In the last twenty years, economists and moral philosophers have renewed a conversation that was interrupted during the heyday of positivist methodology in both disciplines.4 While considerable gaps remain between the modes of expression and habits of thought in these disciplines, there is today considerable room for productive interdisciplinary dialogue between economists and moral philosophers.

This change in the validity of using ethical-moral values in economic analysis has little to do with the criticism of nineteenth-century authors such as Thomas Carlyle or John Ruskin, who attributed the destruction of social ties to the influence of capitalism. According to them, moral values functioned as the backbone of society during the late Victorian era. The destruction of social ties can be attributed more to the Weberian work ethic than to the structure of a market economy.

We are, perhaps, in the final stage of the process that economic science began in the eighteenth century, namely, its search for disciplinary boundaries and foundations. The first phase of this process sought to separate morals and politics. It was sometime later, however, that Adam Smith and David Ricardo began to establish economics as a respectable science. Since the late-eighteenth century, economics has developed independent disciplinary foundations and, in successive stages, has subjected more and more domains of human life to economic analysis. This phenomenon has come to be known in the literature as the “imperialism of economics.”5

Nowadays, economics is viewed as the social subsystem with the greatest capacity to integrate the other social sciences. Yet, surprisingly and for good reason, in recent years the relationship between ethics and economics has become much less hostile. In order to illustrate this change, it may be useful to compare the relationship between ethics and economics at the dawning of the modern age (where the economic aspect played a relatively insignificant role in moral science) and in our time (where the growing interest of economists is to analyze the economic implications of ethical conduct). That Alfred Marshall knew how to extract the essence of this process can be seen in his now-famous quip: “The servant has turned into the housewife.” From this point forward the ethical aspect would be placed in a similar trajectory with economics-although in quite different circumstances.

The preceding raises two related questions, which this article will address separately: (1) What are the historical factors that led to the progressive emancipation of economics from moral science, and, ultimately, to its status as an independent discipline? (2) As a result of this emancipation, has the relationship between ethics and economics been fundamentally altered? Or, has this fundamental shift provoked a renewed interest in ethics on the part of economists?

How Economic Science Discovered Its Limits

Economics was, in its origin, integrally related to ethics. Sen reminds us of the contrast between the “non-ethical” feature of modern economics and its genesis as an offshoot of ethics.6 At the time of its inception, then, the language of economics was comprised of normative elements. Nevertheless, over time, economics came to be considered an autonomous science, and its language and value judgments become increasingly more “positive.”

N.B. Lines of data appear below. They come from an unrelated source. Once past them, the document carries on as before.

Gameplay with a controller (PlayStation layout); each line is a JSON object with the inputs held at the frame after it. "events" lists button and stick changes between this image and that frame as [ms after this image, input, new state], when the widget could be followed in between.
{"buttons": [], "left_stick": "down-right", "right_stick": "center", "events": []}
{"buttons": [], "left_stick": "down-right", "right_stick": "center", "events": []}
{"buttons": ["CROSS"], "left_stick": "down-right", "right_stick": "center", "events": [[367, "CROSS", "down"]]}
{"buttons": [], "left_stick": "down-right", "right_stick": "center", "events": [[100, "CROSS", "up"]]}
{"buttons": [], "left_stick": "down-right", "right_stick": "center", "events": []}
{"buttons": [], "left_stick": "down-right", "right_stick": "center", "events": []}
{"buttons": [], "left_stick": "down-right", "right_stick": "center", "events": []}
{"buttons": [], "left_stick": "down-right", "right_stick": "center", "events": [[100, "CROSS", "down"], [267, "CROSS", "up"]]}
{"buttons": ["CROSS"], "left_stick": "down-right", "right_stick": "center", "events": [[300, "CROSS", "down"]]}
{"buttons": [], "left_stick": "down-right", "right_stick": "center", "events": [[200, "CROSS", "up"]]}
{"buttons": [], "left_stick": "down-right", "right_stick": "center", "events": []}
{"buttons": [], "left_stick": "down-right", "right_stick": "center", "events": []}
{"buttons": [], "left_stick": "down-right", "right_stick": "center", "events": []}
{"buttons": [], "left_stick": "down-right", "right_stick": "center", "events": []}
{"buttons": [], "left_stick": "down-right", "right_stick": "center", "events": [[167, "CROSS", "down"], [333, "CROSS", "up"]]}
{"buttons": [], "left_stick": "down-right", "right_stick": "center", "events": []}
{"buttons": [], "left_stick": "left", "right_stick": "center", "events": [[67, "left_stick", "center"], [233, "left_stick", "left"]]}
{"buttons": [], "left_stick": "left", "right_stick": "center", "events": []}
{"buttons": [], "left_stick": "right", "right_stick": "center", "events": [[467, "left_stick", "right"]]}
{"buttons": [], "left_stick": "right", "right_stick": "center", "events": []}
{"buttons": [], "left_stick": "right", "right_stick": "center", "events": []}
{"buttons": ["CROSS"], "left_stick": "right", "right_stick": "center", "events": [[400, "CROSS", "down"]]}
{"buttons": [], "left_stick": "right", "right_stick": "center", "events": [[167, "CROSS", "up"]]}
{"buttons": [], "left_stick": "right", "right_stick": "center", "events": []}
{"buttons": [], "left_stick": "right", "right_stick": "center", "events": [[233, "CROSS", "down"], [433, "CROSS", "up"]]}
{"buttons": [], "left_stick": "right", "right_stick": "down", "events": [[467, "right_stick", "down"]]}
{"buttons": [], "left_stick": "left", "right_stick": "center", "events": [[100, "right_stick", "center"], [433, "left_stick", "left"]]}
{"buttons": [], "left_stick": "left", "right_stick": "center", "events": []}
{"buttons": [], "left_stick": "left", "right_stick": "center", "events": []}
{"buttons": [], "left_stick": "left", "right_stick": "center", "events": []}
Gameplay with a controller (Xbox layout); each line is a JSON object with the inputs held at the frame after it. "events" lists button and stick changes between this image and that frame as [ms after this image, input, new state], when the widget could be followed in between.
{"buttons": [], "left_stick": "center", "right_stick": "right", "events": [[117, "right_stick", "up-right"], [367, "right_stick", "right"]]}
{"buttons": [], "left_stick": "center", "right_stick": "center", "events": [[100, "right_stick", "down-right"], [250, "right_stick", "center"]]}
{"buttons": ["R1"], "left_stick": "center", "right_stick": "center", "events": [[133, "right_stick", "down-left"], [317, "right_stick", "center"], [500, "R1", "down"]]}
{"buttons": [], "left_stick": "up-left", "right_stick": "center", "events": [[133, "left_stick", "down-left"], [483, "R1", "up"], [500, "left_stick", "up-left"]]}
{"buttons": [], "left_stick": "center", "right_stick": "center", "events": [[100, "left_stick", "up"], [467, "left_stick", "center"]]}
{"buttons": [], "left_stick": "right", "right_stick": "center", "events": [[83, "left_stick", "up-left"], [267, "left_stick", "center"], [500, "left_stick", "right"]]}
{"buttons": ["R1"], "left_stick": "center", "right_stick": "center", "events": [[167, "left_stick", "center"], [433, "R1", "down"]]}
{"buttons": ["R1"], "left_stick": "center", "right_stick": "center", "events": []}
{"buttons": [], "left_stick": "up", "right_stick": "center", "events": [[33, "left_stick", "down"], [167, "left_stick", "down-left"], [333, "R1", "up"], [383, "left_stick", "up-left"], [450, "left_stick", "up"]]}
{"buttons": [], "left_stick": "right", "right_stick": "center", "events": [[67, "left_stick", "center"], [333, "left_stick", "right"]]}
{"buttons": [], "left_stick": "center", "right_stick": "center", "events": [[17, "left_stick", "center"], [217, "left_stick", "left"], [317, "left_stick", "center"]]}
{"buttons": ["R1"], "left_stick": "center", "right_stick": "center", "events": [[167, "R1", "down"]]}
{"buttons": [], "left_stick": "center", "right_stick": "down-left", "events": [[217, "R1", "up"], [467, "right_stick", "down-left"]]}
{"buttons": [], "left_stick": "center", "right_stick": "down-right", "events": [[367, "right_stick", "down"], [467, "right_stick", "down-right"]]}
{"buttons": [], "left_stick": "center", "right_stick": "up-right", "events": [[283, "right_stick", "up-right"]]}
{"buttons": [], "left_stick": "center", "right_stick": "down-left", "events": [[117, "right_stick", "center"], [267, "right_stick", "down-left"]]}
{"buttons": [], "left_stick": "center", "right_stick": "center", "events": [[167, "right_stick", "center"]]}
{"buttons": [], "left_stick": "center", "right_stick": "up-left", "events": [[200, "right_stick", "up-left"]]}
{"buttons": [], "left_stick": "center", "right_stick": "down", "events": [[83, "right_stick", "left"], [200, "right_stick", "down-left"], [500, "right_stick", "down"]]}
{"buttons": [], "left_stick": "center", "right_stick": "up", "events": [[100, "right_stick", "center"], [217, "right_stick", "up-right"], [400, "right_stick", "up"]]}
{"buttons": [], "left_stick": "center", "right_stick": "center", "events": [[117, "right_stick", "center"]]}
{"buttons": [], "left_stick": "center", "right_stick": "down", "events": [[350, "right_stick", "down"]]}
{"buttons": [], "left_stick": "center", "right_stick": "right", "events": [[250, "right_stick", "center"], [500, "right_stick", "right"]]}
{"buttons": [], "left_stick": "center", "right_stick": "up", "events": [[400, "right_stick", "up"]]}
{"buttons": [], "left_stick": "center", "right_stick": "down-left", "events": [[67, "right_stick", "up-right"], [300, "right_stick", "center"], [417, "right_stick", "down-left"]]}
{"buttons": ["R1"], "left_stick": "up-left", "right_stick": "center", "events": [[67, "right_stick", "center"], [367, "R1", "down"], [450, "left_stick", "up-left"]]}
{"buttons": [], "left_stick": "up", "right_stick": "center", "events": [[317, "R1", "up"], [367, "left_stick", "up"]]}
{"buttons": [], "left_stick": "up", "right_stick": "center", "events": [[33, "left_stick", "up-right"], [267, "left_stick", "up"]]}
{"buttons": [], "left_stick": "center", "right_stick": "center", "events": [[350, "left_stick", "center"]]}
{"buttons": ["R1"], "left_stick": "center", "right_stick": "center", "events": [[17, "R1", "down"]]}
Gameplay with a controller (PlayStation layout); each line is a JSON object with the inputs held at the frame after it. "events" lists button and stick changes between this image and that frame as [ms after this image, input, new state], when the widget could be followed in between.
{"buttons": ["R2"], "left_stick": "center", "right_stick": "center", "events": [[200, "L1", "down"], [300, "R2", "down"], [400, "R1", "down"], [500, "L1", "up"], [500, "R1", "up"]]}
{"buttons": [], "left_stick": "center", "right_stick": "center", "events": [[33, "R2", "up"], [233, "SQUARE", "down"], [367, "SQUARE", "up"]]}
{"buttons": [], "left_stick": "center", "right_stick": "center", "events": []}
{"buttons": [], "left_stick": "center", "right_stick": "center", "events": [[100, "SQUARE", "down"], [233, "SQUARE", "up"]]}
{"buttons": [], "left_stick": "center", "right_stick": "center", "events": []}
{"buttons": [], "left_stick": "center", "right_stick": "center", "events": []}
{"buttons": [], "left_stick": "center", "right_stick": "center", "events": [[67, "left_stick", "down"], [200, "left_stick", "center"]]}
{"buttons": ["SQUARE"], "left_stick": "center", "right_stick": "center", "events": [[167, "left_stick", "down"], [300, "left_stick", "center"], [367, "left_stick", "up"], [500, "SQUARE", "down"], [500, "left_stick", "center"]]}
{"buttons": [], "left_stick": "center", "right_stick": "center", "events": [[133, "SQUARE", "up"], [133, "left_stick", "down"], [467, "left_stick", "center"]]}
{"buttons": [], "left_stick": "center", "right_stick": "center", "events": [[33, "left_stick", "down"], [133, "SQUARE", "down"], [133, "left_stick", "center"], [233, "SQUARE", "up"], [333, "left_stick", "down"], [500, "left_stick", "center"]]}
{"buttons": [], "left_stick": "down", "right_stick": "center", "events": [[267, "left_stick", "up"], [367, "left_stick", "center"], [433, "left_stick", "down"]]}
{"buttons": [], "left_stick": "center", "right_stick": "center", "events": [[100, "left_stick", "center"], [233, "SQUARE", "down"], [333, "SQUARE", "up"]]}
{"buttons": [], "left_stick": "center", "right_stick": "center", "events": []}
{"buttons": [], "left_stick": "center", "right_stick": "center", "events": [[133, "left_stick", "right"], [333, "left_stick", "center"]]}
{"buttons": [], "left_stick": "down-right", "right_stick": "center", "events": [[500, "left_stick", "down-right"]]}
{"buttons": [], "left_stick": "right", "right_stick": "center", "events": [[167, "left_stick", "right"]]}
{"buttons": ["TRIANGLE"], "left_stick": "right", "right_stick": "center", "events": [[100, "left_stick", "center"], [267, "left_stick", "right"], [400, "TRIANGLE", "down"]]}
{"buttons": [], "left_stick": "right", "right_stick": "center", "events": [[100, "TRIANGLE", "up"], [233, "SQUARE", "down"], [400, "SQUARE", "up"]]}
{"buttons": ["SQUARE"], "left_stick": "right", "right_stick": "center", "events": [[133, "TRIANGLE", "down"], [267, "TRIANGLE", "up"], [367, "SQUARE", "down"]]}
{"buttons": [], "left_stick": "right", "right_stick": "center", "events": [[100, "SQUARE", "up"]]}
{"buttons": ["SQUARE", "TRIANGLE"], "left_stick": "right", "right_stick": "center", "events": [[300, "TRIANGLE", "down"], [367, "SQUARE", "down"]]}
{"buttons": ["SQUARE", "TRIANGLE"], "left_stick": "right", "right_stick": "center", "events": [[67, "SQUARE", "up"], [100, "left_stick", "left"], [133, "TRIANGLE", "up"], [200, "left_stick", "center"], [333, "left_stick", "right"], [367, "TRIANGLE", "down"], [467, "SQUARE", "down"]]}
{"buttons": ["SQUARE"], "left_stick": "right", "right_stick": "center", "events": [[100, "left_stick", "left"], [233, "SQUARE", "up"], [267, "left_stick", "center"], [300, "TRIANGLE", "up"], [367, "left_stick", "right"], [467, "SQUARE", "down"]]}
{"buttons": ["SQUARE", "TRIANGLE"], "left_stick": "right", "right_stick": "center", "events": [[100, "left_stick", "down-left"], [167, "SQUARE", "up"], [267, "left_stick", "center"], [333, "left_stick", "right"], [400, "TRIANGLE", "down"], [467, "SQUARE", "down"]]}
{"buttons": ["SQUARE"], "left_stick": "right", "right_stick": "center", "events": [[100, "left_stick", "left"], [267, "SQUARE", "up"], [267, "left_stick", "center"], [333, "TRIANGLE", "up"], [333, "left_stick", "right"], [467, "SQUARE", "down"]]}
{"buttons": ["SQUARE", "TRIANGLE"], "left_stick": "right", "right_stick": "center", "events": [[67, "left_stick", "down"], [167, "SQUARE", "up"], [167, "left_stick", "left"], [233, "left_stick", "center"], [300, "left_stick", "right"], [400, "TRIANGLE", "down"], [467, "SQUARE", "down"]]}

This dissociation of economics from ethics is not a recent phenomenon. In fact, it is regarded by some as beneficial, enabling economists to develop analytic techniques and make rational predictions of future human behavior, whereas others view these “benefits” as fatal flaws leading to the imperialism of economic analysis over ethics. As analyzed, the transformation with respect to the traditional order of medieval times was finally complete.

In traditional societies, there is a multiplicity of small communities, including kinship networks and dispersed ethnic groups.7 Between these communities market interchange is often restricted, and economic life is regulated by local conventions. Markets may exist within such communities, but they are embedded in wider systems of non-market relationships, and the behavior of transactors is governed by complex moral codes and informal sanctions.

The first indication of emancipation with respect to moral norms became visible during the resultant secularization of the Renaissance. Consequently, morals were siphoned off from other public domains such as politics and economics. The process of separation that began during the Renaissance fostered a gradual substitution of morals for a “worldly providence”: the belief in a charitable role for the market. The rise of the market order changed this situation dramatically. It broke down the old ties of community by integrating them into an extensive division of labor governed by the abstract logic of commodity exchange.8 Personal ties between producers were replaced by the anonymous process of commercial transactions. Furthermore, this transformation required a change in the nature of morality itself. It is difficult to see how any kind of general morality can arise spontaneously from an entirely anonymous process of exchange.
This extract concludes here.